Data items:
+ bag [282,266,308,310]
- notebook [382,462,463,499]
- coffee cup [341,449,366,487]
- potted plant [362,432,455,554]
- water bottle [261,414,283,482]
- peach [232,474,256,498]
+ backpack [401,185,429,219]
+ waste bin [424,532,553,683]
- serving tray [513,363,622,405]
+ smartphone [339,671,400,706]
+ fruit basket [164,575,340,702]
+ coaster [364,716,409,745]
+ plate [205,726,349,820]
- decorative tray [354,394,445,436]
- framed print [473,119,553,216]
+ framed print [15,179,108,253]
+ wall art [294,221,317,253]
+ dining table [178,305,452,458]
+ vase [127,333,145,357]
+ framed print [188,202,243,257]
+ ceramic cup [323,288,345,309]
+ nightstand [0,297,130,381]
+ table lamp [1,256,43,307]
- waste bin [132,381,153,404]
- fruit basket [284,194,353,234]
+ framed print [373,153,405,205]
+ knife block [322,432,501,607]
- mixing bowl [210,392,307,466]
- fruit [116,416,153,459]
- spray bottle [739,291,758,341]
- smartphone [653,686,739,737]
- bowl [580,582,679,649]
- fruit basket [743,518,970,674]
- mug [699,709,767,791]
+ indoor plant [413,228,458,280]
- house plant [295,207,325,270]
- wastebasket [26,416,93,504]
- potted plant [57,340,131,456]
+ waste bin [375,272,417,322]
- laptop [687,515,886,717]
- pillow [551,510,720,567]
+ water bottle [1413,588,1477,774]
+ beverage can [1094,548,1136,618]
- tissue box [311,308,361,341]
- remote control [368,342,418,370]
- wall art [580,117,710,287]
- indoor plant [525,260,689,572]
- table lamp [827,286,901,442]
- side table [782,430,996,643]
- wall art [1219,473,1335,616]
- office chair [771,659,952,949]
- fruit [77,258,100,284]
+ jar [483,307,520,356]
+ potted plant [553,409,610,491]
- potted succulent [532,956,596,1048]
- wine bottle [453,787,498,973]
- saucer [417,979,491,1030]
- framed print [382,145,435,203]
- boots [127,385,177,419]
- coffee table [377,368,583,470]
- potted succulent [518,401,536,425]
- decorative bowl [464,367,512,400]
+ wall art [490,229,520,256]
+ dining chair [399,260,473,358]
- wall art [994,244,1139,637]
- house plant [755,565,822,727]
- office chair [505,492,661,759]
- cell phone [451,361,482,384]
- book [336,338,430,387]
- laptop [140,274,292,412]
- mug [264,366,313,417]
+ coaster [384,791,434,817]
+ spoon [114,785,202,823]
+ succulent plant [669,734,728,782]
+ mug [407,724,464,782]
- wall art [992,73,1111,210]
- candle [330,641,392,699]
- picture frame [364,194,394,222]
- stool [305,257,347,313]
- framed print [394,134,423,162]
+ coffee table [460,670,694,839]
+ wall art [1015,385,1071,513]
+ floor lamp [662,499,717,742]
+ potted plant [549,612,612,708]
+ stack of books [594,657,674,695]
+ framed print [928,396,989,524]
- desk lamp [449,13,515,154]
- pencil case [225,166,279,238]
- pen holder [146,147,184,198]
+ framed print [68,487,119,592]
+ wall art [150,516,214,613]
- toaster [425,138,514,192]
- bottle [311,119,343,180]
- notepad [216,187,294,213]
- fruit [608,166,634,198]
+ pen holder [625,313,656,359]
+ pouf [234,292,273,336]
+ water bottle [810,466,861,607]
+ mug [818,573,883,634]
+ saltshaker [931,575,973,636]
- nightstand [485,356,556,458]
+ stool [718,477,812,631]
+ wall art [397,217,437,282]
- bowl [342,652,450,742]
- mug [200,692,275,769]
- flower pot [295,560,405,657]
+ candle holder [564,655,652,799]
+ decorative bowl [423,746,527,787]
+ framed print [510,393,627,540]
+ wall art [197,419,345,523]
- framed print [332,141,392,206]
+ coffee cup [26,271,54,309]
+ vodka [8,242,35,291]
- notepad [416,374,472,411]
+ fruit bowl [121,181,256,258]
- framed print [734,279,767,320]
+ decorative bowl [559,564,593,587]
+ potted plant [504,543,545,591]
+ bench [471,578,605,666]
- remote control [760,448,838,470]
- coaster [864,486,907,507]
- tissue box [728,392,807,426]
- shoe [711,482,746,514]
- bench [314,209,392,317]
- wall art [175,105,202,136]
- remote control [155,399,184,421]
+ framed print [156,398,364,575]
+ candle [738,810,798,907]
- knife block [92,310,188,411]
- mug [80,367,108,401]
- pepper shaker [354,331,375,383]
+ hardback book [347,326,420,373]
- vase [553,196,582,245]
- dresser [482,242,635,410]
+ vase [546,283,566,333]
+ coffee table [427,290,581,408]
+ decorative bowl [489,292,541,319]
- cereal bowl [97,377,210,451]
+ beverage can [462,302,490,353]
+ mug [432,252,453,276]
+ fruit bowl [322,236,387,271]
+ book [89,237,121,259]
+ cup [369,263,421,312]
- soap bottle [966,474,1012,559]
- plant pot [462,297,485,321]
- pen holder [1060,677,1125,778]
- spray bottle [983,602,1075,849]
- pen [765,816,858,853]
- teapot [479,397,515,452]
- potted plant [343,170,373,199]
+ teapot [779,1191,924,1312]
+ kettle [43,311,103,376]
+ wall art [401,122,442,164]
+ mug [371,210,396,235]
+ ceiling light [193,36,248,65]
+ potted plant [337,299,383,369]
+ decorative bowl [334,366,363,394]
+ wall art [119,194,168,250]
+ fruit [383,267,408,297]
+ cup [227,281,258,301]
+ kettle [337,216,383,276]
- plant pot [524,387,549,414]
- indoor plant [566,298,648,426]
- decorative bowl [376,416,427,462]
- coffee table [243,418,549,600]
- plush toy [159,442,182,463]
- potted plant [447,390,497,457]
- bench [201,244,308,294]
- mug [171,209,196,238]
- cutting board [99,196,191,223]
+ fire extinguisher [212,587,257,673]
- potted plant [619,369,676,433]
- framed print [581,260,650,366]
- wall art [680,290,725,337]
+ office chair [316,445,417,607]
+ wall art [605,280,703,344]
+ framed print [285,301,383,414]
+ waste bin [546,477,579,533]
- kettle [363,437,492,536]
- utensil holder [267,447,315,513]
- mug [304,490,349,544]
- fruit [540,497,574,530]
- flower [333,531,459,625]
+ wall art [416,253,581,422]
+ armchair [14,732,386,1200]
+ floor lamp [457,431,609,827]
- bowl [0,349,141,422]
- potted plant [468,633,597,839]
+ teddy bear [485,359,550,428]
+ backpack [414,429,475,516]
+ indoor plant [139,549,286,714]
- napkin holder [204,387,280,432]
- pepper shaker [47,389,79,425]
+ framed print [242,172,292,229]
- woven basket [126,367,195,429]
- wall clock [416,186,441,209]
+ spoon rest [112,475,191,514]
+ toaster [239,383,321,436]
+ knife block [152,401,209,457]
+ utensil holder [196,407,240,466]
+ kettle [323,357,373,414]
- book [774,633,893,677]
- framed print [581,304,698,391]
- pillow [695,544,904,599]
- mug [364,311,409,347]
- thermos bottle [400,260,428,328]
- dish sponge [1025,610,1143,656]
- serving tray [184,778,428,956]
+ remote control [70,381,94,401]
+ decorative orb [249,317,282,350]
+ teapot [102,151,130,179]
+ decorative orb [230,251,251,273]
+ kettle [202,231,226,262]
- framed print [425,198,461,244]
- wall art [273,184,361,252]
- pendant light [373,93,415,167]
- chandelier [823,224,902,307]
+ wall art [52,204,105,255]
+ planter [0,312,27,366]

**WORK TO BE COMPLETED:**
From the first line of the records above down to the line containing "framed print [373,153,405,205]", repeat each line exactly as written. Include both of those lines and add nothing.

**TASK ANSWER:**
+ bag [282,266,308,310]
- notebook [382,462,463,499]
- coffee cup [341,449,366,487]
- potted plant [362,432,455,554]
- water bottle [261,414,283,482]
- peach [232,474,256,498]
+ backpack [401,185,429,219]
+ waste bin [424,532,553,683]
- serving tray [513,363,622,405]
+ smartphone [339,671,400,706]
+ fruit basket [164,575,340,702]
+ coaster [364,716,409,745]
+ plate [205,726,349,820]
- decorative tray [354,394,445,436]
- framed print [473,119,553,216]
+ framed print [15,179,108,253]
+ wall art [294,221,317,253]
+ dining table [178,305,452,458]
+ vase [127,333,145,357]
+ framed print [188,202,243,257]
+ ceramic cup [323,288,345,309]
+ nightstand [0,297,130,381]
+ table lamp [1,256,43,307]
- waste bin [132,381,153,404]
- fruit basket [284,194,353,234]
+ framed print [373,153,405,205]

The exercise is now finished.